RECORDS TO USE Block Start

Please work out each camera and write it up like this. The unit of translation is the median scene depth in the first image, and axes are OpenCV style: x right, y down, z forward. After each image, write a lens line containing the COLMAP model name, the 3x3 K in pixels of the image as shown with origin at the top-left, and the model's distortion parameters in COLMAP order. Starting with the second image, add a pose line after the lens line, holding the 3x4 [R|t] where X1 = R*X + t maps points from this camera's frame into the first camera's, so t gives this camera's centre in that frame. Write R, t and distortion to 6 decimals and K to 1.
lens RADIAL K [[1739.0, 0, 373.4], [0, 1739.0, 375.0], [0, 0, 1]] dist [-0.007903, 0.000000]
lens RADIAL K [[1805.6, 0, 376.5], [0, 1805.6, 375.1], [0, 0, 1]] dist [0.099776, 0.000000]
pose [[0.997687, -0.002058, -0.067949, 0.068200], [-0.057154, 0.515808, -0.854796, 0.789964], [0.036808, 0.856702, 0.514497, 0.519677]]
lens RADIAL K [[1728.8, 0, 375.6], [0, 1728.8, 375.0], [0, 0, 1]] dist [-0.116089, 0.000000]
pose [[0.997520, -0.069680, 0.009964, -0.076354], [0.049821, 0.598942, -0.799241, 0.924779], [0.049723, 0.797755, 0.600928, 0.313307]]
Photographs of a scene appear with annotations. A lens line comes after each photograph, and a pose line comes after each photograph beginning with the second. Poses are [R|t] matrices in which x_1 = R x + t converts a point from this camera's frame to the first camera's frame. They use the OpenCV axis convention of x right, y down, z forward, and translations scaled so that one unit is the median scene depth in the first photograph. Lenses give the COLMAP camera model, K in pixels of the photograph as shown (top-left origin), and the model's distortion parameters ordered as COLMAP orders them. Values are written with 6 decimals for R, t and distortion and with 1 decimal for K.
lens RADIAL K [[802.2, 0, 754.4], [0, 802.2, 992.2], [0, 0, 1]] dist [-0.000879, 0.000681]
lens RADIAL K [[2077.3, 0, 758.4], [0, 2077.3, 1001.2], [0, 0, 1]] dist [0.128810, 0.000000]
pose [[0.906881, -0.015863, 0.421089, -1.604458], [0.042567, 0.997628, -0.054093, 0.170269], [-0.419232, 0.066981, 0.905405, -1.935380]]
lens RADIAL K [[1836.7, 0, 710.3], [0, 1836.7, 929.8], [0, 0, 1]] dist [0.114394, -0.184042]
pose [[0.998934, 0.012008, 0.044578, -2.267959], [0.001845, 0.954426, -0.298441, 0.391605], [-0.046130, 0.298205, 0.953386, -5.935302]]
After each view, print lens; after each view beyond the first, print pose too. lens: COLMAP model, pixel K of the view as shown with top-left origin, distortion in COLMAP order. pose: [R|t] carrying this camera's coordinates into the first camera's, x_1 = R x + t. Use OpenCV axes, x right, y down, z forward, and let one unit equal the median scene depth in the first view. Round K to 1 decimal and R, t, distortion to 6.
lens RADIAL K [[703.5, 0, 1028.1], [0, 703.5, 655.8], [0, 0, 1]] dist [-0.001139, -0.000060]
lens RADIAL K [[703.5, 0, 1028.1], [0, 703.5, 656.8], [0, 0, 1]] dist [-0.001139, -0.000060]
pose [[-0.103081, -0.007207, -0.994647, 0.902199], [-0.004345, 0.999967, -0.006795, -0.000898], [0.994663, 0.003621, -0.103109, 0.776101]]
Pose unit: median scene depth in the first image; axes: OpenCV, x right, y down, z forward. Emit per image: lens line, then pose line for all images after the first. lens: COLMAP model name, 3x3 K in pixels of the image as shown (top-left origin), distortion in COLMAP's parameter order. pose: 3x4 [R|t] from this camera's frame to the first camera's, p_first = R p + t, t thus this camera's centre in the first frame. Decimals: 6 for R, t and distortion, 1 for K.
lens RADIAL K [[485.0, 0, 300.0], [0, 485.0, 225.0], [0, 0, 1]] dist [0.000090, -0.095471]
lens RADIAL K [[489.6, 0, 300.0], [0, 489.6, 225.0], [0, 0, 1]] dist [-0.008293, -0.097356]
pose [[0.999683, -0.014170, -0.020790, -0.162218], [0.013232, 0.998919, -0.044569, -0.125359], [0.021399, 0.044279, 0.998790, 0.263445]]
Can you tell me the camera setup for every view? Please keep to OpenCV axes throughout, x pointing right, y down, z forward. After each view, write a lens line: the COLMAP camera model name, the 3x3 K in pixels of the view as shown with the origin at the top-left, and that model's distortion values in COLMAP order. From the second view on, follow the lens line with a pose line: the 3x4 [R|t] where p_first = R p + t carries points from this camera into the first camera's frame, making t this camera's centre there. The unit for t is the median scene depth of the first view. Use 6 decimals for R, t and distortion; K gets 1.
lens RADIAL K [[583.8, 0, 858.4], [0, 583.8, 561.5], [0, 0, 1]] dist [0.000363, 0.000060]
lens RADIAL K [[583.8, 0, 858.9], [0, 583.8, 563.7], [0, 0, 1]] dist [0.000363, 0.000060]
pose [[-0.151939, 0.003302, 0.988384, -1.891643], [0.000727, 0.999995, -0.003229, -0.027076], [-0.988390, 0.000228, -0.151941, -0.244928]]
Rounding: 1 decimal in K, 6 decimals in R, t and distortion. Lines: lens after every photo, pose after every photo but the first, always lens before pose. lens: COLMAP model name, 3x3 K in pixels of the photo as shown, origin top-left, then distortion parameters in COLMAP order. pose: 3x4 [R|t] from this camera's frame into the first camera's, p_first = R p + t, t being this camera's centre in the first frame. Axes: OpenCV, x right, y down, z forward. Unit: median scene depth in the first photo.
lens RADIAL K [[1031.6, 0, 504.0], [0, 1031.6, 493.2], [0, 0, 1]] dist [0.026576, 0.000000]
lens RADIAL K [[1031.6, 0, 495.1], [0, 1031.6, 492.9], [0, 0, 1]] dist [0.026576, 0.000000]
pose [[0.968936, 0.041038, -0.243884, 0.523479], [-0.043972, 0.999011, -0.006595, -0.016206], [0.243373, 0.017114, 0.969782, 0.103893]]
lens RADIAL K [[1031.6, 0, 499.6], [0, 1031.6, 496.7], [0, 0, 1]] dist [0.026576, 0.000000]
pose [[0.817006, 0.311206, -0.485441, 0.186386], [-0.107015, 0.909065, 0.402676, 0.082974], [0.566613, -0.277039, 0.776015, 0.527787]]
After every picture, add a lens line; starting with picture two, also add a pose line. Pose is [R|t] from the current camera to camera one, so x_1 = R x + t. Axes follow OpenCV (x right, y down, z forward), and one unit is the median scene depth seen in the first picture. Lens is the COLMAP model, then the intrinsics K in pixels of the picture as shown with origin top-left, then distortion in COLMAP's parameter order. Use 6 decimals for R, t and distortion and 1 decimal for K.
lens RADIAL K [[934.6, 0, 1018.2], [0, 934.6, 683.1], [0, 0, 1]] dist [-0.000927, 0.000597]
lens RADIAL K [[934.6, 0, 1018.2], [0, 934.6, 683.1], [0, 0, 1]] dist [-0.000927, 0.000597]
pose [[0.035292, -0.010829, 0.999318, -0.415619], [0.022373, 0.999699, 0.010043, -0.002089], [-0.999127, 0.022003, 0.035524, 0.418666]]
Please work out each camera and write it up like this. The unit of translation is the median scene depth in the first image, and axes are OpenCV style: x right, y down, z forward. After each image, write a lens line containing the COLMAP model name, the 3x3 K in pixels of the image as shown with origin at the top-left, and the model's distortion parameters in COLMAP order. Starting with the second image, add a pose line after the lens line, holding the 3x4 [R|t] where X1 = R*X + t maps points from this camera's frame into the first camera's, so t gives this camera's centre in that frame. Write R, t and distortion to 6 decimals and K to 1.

RECORDS TO USE Block End

TASK REQUIREMENTS: Transcribe the full listing, matching it exactly.

ANSWER AREA:
Please work out each camera and write it up like this. The unit of translation is the median scene depth in the first image, and axes are OpenCV style: x right, y down, z forward. After each image, write a lens line containing the COLMAP model name, the 3x3 K in pixels of the image as shown with origin at the top-left, and the model's distortion parameters in COLMAP order. Starting with the second image, add a pose line after the lens line, holding the 3x4 [R|t] where X1 = R*X + t maps points from this camera's frame into the first camera's, so t gives this camera's centre in that frame. Write R, t and distortion to 6 decimals and K to 1.
lens RADIAL K [[1739.0, 0, 373.4], [0, 1739.0, 375.0], [0, 0, 1]] dist [-0.007903, 0.000000]
lens RADIAL K [[1805.6, 0, 376.5], [0, 1805.6, 375.1], [0, 0, 1]] dist [0.099776, 0.000000]
pose [[0.997687, -0.002058, -0.067949, 0.068200], [-0.057154, 0.515808, -0.854796, 0.789964], [0.036808, 0.856702, 0.514497, 0.519677]]
lens RADIAL K [[1728.8, 0, 375.6], [0, 1728.8, 375.0], [0, 0, 1]] dist [-0.116089, 0.000000]
pose [[0.997520, -0.069680, 0.009964, -0.076354], [0.049821, 0.598942, -0.799241, 0.924779], [0.049723, 0.797755, 0.600928, 0.313307]]
Photographs of a scene appear with annotations. A lens line comes after each photograph, and a pose line comes after each photograph beginning with the second. Poses are [R|t] matrices in which x_1 = R x + t converts a point from this camera's frame to the first camera's frame. They use the OpenCV axis convention of x right, y down, z forward, and translations scaled so that one unit is the median scene depth in the first photograph. Lenses give the COLMAP camera model, K in pixels of the photograph as shown (top-left origin), and the model's distortion parameters ordered as COLMAP orders them. Values are written with 6 decimals for R, t and distortion and with 1 decimal for K.
lens RADIAL K [[802.2, 0, 754.4], [0, 802.2, 992.2], [0, 0, 1]] dist [-0.000879, 0.000681]
lens RADIAL K [[2077.3, 0, 758.4], [0, 2077.3, 1001.2], [0, 0, 1]] dist [0.128810, 0.000000]
pose [[0.906881, -0.015863, 0.421089, -1.604458], [0.042567, 0.997628, -0.054093, 0.170269], [-0.419232, 0.066981, 0.905405, -1.935380]]
lens RADIAL K [[1836.7, 0, 710.3], [0, 1836.7, 929.8], [0, 0, 1]] dist [0.114394, -0.184042]
pose [[0.998934, 0.012008, 0.044578, -2.267959], [0.001845, 0.954426, -0.298441, 0.391605], [-0.046130, 0.298205, 0.953386, -5.935302]]
After each view, print lens; after each view beyond the first, print pose too. lens: COLMAP model, pixel K of the view as shown with top-left origin, distortion in COLMAP order. pose: [R|t] carrying this camera's coordinates into the first camera's, x_1 = R x + t. Use OpenCV axes, x right, y down, z forward, and let one unit equal the median scene depth in the first view. Round K to 1 decimal and R, t, distortion to 6.
lens RADIAL K [[703.5, 0, 1028.1], [0, 703.5, 655.8], [0, 0, 1]] dist [-0.001139, -0.000060]
lens RADIAL K [[703.5, 0, 1028.1], [0, 703.5, 656.8], [0, 0, 1]] dist [-0.001139, -0.000060]
pose [[-0.103081, -0.007207, -0.994647, 0.902199], [-0.004345, 0.999967, -0.006795, -0.000898], [0.994663, 0.003621, -0.103109, 0.776101]]
Pose unit: median scene depth in the first image; axes: OpenCV, x right, y down, z forward. Emit per image: lens line, then pose line for all images after the first. lens: COLMAP model name, 3x3 K in pixels of the image as shown (top-left origin), distortion in COLMAP's parameter order. pose: 3x4 [R|t] from this camera's frame to the first camera's, p_first = R p + t, t thus this camera's centre in the first frame. Decimals: 6 for R, t and distortion, 1 for K.
lens RADIAL K [[485.0, 0, 300.0], [0, 485.0, 225.0], [0, 0, 1]] dist [0.000090, -0.095471]
lens RADIAL K [[489.6, 0, 300.0], [0, 489.6, 225.0], [0, 0, 1]] dist [-0.008293, -0.097356]
pose [[0.999683, -0.014170, -0.020790, -0.162218], [0.013232, 0.998919, -0.044569, -0.125359], [0.021399, 0.044279, 0.998790, 0.263445]]
Can you tell me the camera setup for every view? Please keep to OpenCV axes throughout, x pointing right, y down, z forward. After each view, write a lens line: the COLMAP camera model name, the 3x3 K in pixels of the view as shown with the origin at the top-left, and that model's distortion values in COLMAP order. From the second view on, follow the lens line with a pose line: the 3x4 [R|t] where p_first = R p + t carries points from this camera into the first camera's frame, making t this camera's centre there. The unit for t is the median scene depth of the first view. Use 6 decimals for R, t and distortion; K gets 1.
lens RADIAL K [[583.8, 0, 858.4], [0, 583.8, 561.5], [0, 0, 1]] dist [0.000363, 0.000060]
lens RADIAL K [[583.8, 0, 858.9], [0, 583.8, 563.7], [0, 0, 1]] dist [0.000363, 0.000060]
pose [[-0.151939, 0.003302, 0.988384, -1.891643], [0.000727, 0.999995, -0.003229, -0.027076], [-0.988390, 0.000228, -0.151941, -0.244928]]
Rounding: 1 decimal in K, 6 decimals in R, t and distortion. Lines: lens after every photo, pose after every photo but the first, always lens before pose. lens: COLMAP model name, 3x3 K in pixels of the photo as shown, origin top-left, then distortion parameters in COLMAP order. pose: 3x4 [R|t] from this camera's frame into the first camera's, p_first = R p + t, t being this camera's centre in the first frame. Axes: OpenCV, x right, y down, z forward. Unit: median scene depth in the first photo.
lens RADIAL K [[1031.6, 0, 504.0], [0, 1031.6, 493.2], [0, 0, 1]] dist [0.026576, 0.000000]
lens RADIAL K [[1031.6, 0, 495.1], [0, 1031.6, 492.9], [0, 0, 1]] dist [0.026576, 0.000000]
pose [[0.968936, 0.041038, -0.243884, 0.523479], [-0.043972, 0.999011, -0.006595, -0.016206], [0.243373, 0.017114, 0.969782, 0.103893]]
lens RADIAL K [[1031.6, 0, 499.6], [0, 1031.6, 496.7], [0, 0, 1]] dist [0.026576, 0.000000]
pose [[0.817006, 0.311206, -0.485441, 0.186386], [-0.107015, 0.909065, 0.402676, 0.082974], [0.566613, -0.277039, 0.776015, 0.527787]]
After every picture, add a lens line; starting with picture two, also add a pose line. Pose is [R|t] from the current camera to camera one, so x_1 = R x + t. Axes follow OpenCV (x right, y down, z forward), and one unit is the median scene depth seen in the first picture. Lens is the COLMAP model, then the intrinsics K in pixels of the picture as shown with origin top-left, then distortion in COLMAP's parameter order. Use 6 decimals for R, t and distortion and 1 decimal for K.
lens RADIAL K [[934.6, 0, 1018.2], [0, 934.6, 683.1], [0, 0, 1]] dist [-0.000927, 0.000597]
lens RADIAL K [[934.6, 0, 1018.2], [0, 934.6, 683.1], [0, 0, 1]] dist [-0.000927, 0.000597]
pose [[0.035292, -0.010829, 0.999318, -0.415619], [0.022373, 0.999699, 0.010043, -0.002089], [-0.999127, 0.022003, 0.035524, 0.418666]]
Please work out each camera and write it up like this. The unit of translation is the median scene depth in the first image, and axes are OpenCV style: x right, y down, z forward. After each image, write a lens line containing the COLMAP model name, the 3x3 K in pixels of the image as shown with origin at the top-left, and the model's distortion parameters in COLMAP order. Starting with the second image, add a pose line after the lens line, holding the 3x4 [R|t] where X1 = R*X + t maps points from this camera's frame into the first camera's, so t gives this camera's centre in that frame. Write R, t and distortion to 6 decimals and K to 1.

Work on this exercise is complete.